*私たちは人生を歩みながら、いつ、何度になるかも知れないが、愛する人を失ってしまう。 それは避けられないし、防ぐこともできない。 私の努力で愛する人の死を防げるわけでもなく、もう好きじゃないで愛していないという人の感情をまた戻しておくこともできない。 努力して可能ならどんなに嬉しいだろうか。 それゆえ、人間というのは多方面にわたって素晴らしい存在のようだが、無力だと思う。

*良い考えを深めれば良い人になれて、良い人だけが良い文章を書くことができると思う。 人々によく傷つけられた人が、その痛みを知って、他人に傷つけないように、自分をかえりみて検閲するのも同じだろう。それで、吉本バナナさんの本が好き。 私も人の感情を触り、刺激や慰めになる文章を書きたい。 分かり切った慰めの言葉ではなく、心と人柄からにじみ出た話で。 (たくさん傷ついた人ほど自分を統制し、顧みるようになるのはまさにアイロニカルですね。傷をつける人が変わるべきなのに。humm… 傷つける側も、傷ついてそうするかもしれない。。難しい人生 )

*思うより淡々と苦しみに耐えていると思いながらも、突然の状況で涙があふれ出る日がある。 悲しみに向き合うことが怖かったのだろう。 何とかしてその状況を否定し逃げたかったんだ。 事実ということを受け入れてしまったら、耐えられない悲しみに浸りそうだからかもしれない。 バスから降りて、裏通りでひっきりなしに泣いたミカゲが可哀想になって憐れみを感じさせられた。ふと授業を受ける途中、道を歩く途中、いきなり苦しくなってむせび泣いて頑張って抑えて来た感情が爆発した日は、座り込んで大泣に泣いていた私が重なって、また泣きそうになった。 おばあさんを失った喪失感と悲しみに耐えるのに苦労したねと抱いてあげたかった。

*みかげが夜に豚カツをお持ち帰りして,タクシーに乗ってゆういちのところに行く場面が記憶に残っている。 ただ、みかげの気持ちが理解できて悲しかった。 (説明は難しいけど)なぜ悲しい感情を感じたんでしょう。。 今このタイミングではなければこの人を失いそうで不安で心が乱れるみかげの感情と、ゆういちが母に死なれて悲しみに沈んで一人でどれくらい病んでいるか、自分の経験から相手を推し量ることができる暖かい心、共感しながらあやかっていきたい気持ちもした。

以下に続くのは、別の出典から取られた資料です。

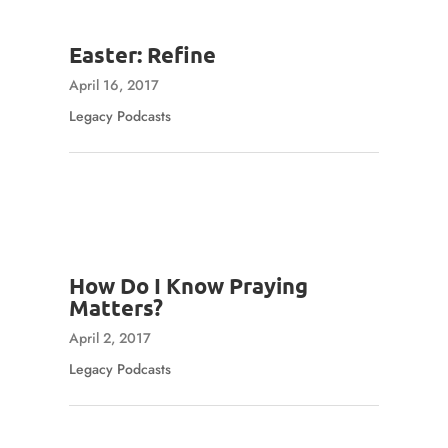
Easter: Refine
April 16, 2017
Legacy Podcasts
How Do I Know Praying
Matters?
April 2, 2017
Legacy Podcasts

*みかげがおばあちゃんに死なれ、家族もなく世の中にひとりしかいない状況で苦しんでいたとき、ゆういちがみかげの苦しみをわかってくれたように、ゆういちがおかちゃんを亡くし、悲しんているとき、みかげが気持ちをわかってくれる。 傷ついた人同士で悲しみを共有しながら慰めになってあげることができるから、苦しい状況でも生を諦めないで生きていく人がいるのだろう。 ゆういちが'あなたは今大変なの。 辛いと知らせてくれる人が周りにいないから、僕が代わりに見守っていたの"(韓国語翻訳本で読んで正しい日本語か分かりません)と言ったが、後半にはみかげが"私はゆういちの気分を手に取るように分かる、知っている、という気持ちになった"とお互いにビタミンのような存在になってくれる。 こんなのが愛かな? 100年の人生の中、このような友達(または恋人)が一人いてもいたら慌惚だろう。

*この本を読みながらずっと頭の中に思い浮かぶ人がいてあやにあいたくなった。恋しい。 私もだれかにこの本を読むと思い浮かぶ存在だろうか。 これからそうなれるかな?